Start of AVAILABLE DATA

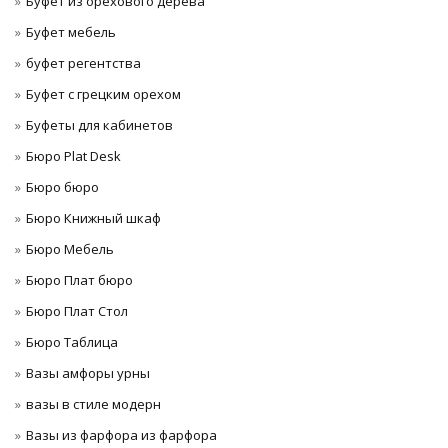
Буфет из орехового дерева
Буфет мебель
буфет регентства
Буфет с грецким орехом
Буфеты для кабинетов
Бюро Plat Desk
Бюро бюро
Бюро Книжный шкаф
Бюро Мебель
Бюро Плат бюро
Бюро Плат Стол
Бюро Таблица
Вазы амфоры урны
вазы в стиле модерн
Вазы из фарфора из фарфора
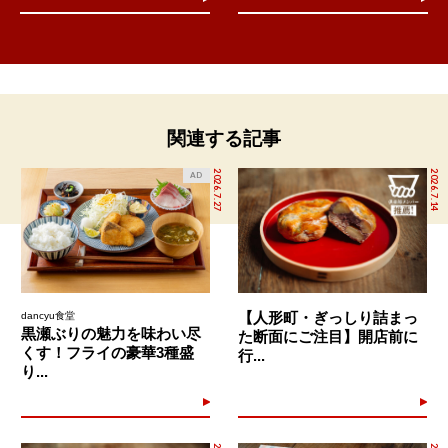
関連する記事
2026.7.27
2026.7.14
AD
【人形町・ぎっしり詰まっ
dancyu食堂
黒瀬ぶりの魅力を味わい尽
た断面にご注目】開店前に
くす！フライの豪華3種盛
行...
り...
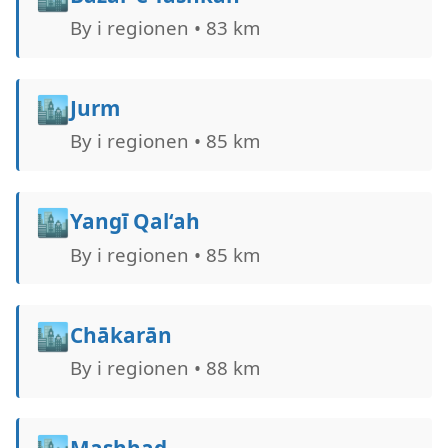
By i regionen • 83 km
🏙️
Jurm
By i regionen • 85 km
🏙️
Yangī Qal‘ah
By i regionen • 85 km
🏙️
Chākarān
By i regionen • 88 km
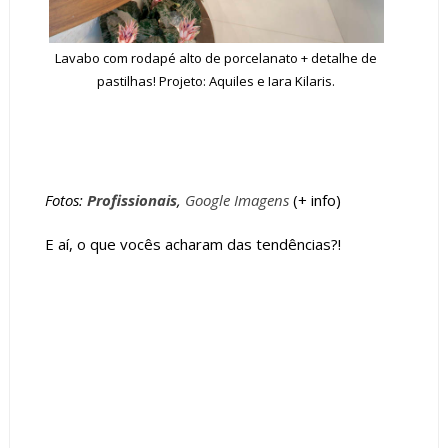
Lavabo com rodapé alto de porcelanato + detalhe de
pastilhas! Projeto: Aquiles e Iara Kilaris.
Fotos:
Profissionais
,
Google Imagens
(+
info
)
E aí, o que vocês acharam das tendências?!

End of AVAILABLE DATA

### INSTRUCTIONS TO FOLLOW
Copy out the text of all the rows above line for line, without changing anything. Leave the pictures out of your answer.

### ANSWER FOR THE TASK
Буфет из орехового дерева
Буфет мебель
буфет регентства
Буфет с грецким орехом
Буфеты для кабинетов
Бюро Plat Desk
Бюро бюро
Бюро Книжный шкаф
Бюро Мебель
Бюро Плат бюро
Бюро Плат Стол
Бюро Таблица
Вазы амфоры урны
вазы в стиле модерн
Вазы из фарфора из фарфора
関連する記事
2026.7.27
2026.7.14
AD
【人形町・ぎっしり詰まっ
dancyu食堂
黒瀬ぶりの魅力を味わい尽
た断面にご注目】開店前に
くす！フライの豪華3種盛
行...
り...
By i regionen • 83 km
🏙️
Jurm
By i regionen • 85 km
🏙️
Yangī Qal‘ah
By i regionen • 85 km
🏙️
Chākarān
By i regionen • 88 km
Lavabo com rodapé alto de porcelanato + detalhe de
pastilhas! Projeto: Aquiles e Iara Kilaris.
Fotos:
Profissionais
,
Google Imagens
(+
info
)
E aí, o que vocês acharam das tendências?!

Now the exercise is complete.